━━━ Text block ━━━

NVIDIA Pascal Thread

Genx87 · Apr 5, 2016

USER8000 said:
Emm,you mean Kepler?? The GK210 was used in those markets not the GM200.

Intel can afford to throw billions at the market - you only have to look at how they have managed to sneak into the top 10 list of the TOP500.

I thought they had a maxwell based Tesla and it wasnt that popular due to FP64 performance?

USER8000 · Apr 5, 2016

Genx87 said:
I thought they had a maxwell based Tesla and it wasnt that popular due to FP64 performance?

Nvidia rejigged the GK110:

http://www.anandtech.com/show/8729/nvidia-launches-tesla-k80-gk210-gpu

Det0x · Apr 5, 2016

Hmm. The new FirePro delivers a maximum single-precision performance of 13.9 teraflops, while Nvidia nextgen p100 delivers 10.6 teraflops ?

Are i am missing something ?

n0x1ous · Apr 5, 2016

Det0x said:
Hmm. The new FirePro delivers a maximum single-precision performance of 13.9 teraflops, while Nvidia nextgen p100 delivers 10.6 teraflops ?

Are i am missing something ?

Yes you Are. That is a dual Fiji part so 596mm2 X 2 GPUs that are single precision focused with minimal double precision hardware

Glo. · Apr 5, 2016

Det0x said:
Hmm. The new FirePro delivers a maximum single-precision performance of 13.9 teraflops, while Nvidia nextgen p100 delivers 10.6 teraflops ?

Are i am missing something ?

━━━

* **Exercise task 1**: Reproduce the Pascal thread word for word, starting at "NVIDIA Pascal Thread" and continuing down to "of the TOP500.".

━━━ Material supplied ━━━

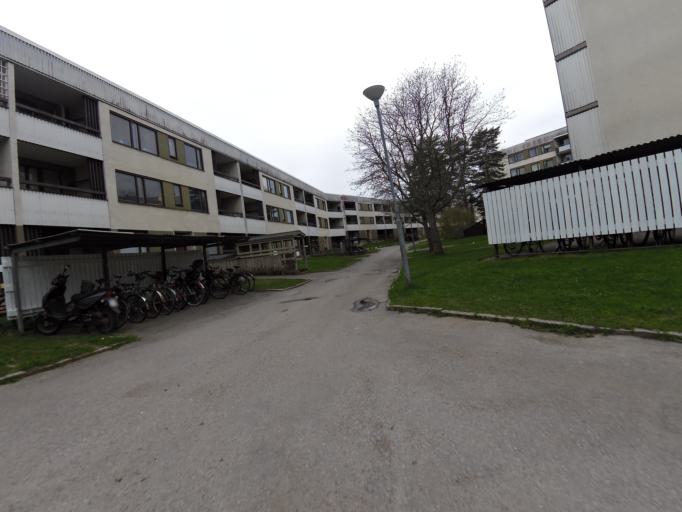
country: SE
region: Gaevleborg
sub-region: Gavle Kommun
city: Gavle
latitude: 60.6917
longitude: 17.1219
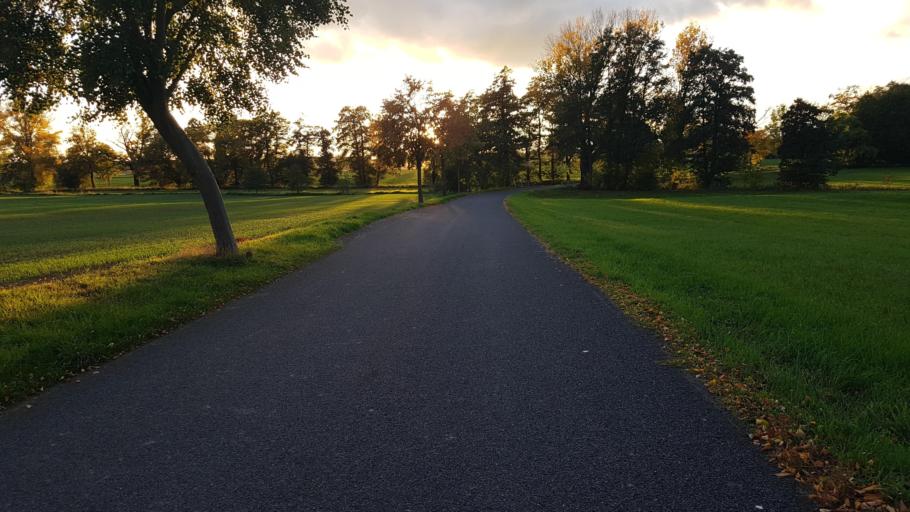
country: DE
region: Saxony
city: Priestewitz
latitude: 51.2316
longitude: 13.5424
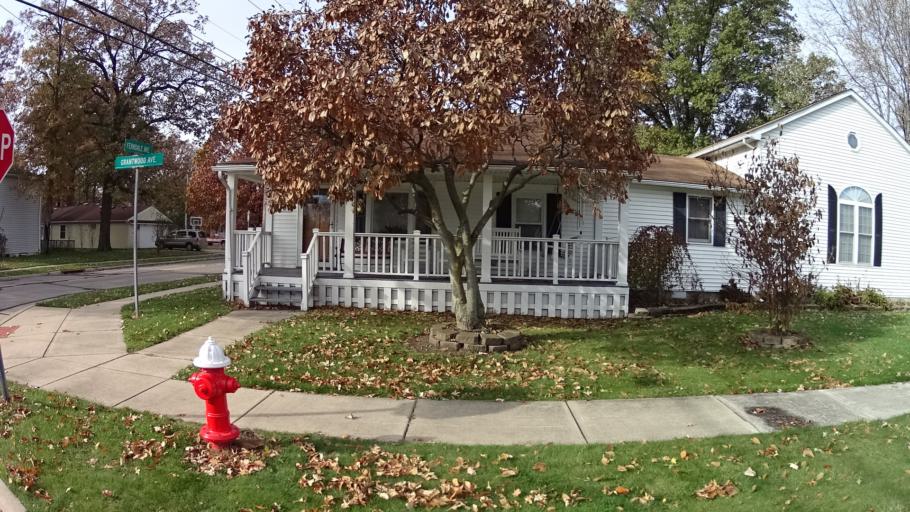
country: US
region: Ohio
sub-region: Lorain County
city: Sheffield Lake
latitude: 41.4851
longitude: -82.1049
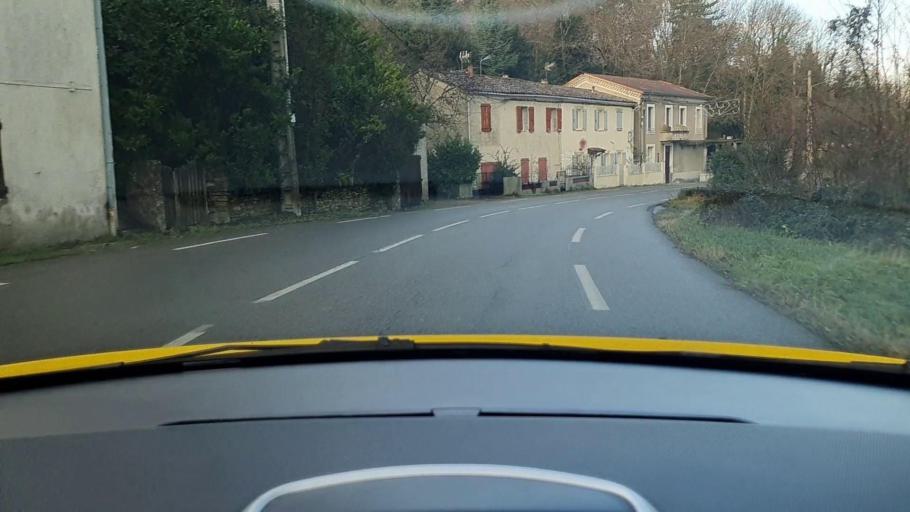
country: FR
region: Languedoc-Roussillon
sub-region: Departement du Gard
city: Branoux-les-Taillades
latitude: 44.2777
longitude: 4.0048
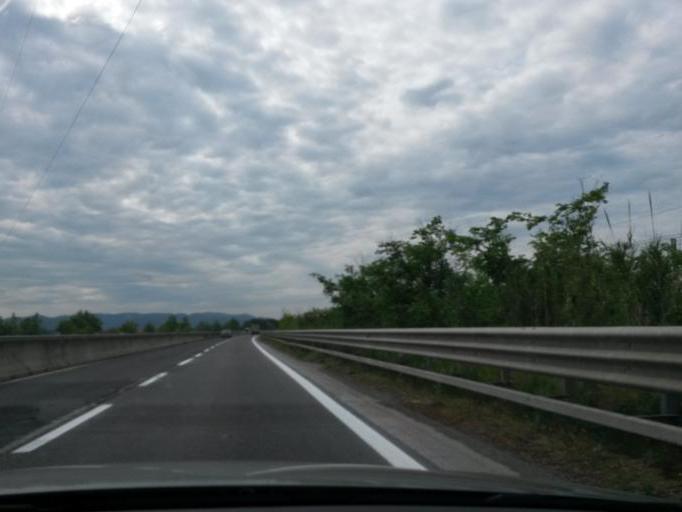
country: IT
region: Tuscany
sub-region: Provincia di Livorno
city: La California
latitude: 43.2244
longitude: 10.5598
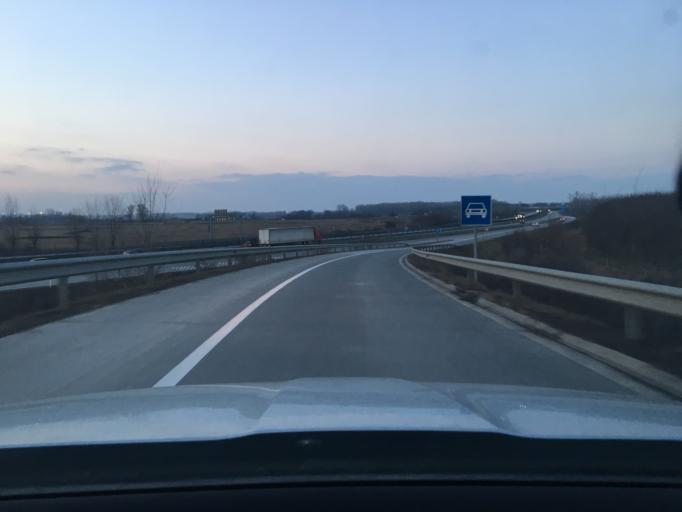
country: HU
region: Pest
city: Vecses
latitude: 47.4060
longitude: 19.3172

━━━

* **Exercise task 2**: Format the rows from the line containing "longitude: 10.5598" down to the end of the rows as a Markdown table with the columns No. and Entry, giving each line its number and skipping blank lines. Leave the pictures out.

* **Response 1**:
NVIDIA Pascal Thread

Genx87 · Apr 5, 2016

USER8000 said:
Emm,you mean Kepler?? The GK210 was used in those markets not the GM200.

Intel can afford to throw billions at the market - you only have to look at how they have managed to sneak into the top 10 list of the TOP500.

* **Response 2**:
| No. | Entry |
|---|---|
| 1 | longitude: 10.5598 |
| 2 | country: HU |
| 3 | region: Pest |
| 4 | city: Vecses |
| 5 | latitude: 47.4060 |
| 6 | longitude: 19.3172 |